(Structured pose outputs)
* * * * * * *
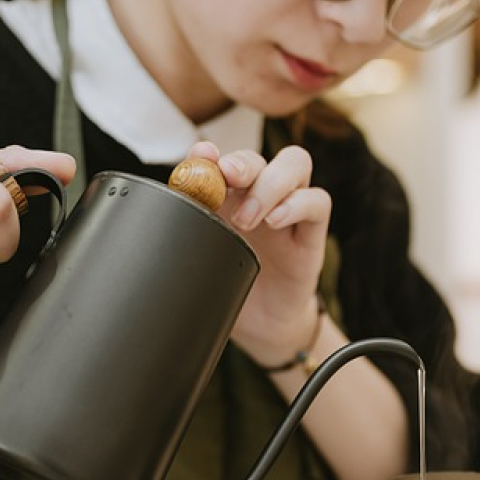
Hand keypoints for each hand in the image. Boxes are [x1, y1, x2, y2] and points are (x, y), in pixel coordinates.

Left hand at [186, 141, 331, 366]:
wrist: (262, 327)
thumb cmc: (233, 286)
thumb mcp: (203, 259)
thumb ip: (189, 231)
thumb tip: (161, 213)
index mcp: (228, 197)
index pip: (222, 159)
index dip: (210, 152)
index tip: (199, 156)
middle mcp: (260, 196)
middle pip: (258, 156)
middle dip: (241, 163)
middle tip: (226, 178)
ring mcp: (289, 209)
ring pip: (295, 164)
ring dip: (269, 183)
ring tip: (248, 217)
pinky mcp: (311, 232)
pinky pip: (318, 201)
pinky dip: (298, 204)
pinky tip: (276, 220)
* * * * * * *
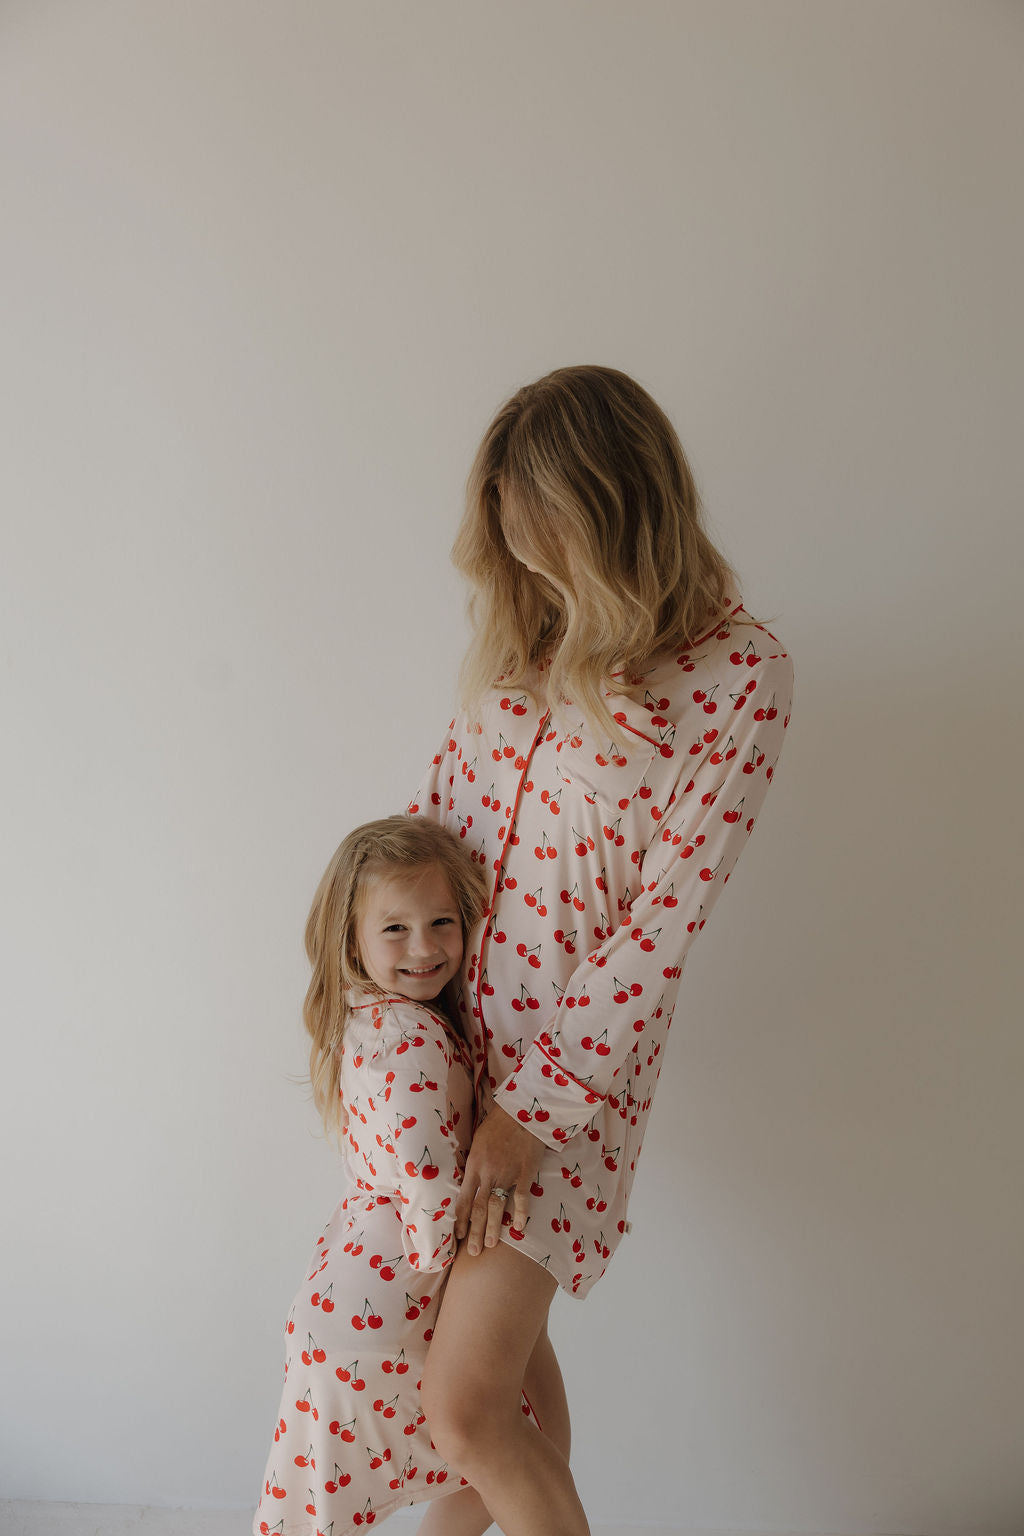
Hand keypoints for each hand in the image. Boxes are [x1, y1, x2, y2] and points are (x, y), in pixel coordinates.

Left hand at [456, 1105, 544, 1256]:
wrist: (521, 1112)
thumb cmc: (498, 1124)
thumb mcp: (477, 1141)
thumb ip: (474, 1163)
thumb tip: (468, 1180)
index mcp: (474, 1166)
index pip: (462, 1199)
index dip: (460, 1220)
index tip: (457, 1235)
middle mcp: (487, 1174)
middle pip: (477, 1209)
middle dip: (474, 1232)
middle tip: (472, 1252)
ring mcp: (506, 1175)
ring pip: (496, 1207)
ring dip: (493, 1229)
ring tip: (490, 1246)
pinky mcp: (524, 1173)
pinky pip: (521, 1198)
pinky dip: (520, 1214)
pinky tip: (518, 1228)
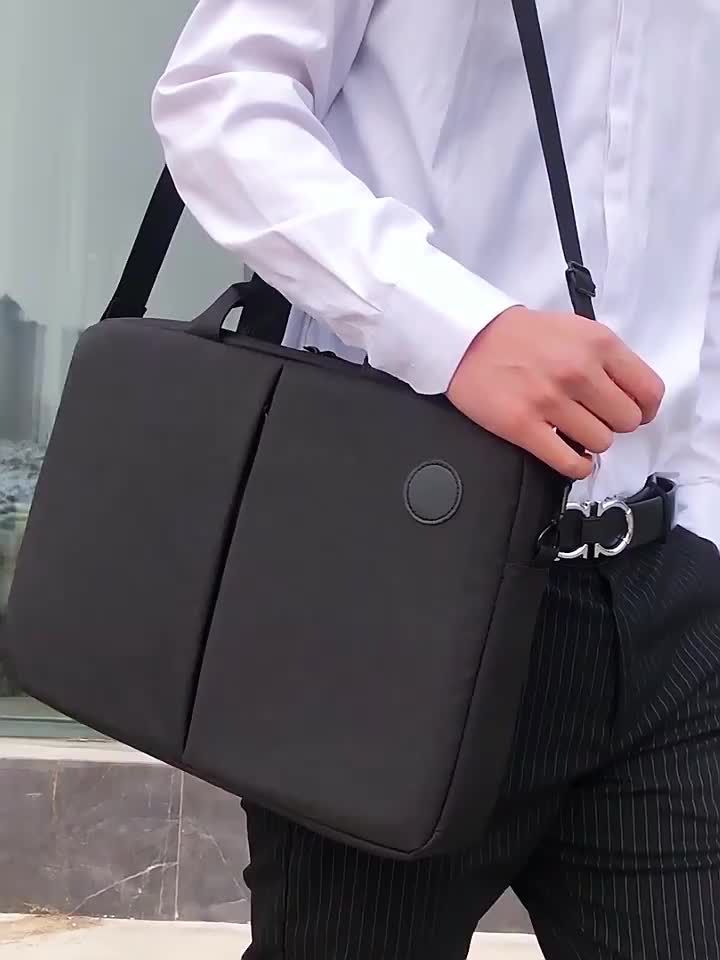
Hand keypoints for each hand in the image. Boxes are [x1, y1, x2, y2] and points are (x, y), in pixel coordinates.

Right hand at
* * * * * * *
Looking at the records above, return exactly the lines from the line with "thumb tip: (161, 213)" to the line with "pinky tip: (276, 220)", both ends included.

• **Output**:
thumb tip: (161, 213)
index mcp: (228, 197)
index pip: (222, 159)
index dip: (210, 152)
index tip: (199, 156)
middle mcp: (260, 196)
middle pip: (258, 156)
middle dip: (241, 163)
middle tip: (226, 178)
ring mcp: (289, 209)
ring pip: (295, 164)
ring dip: (269, 183)
ring tip: (248, 217)
pinky mcp: (311, 232)
pinky pip: (318, 201)
pinky dip: (298, 204)
pinky tip: (276, 220)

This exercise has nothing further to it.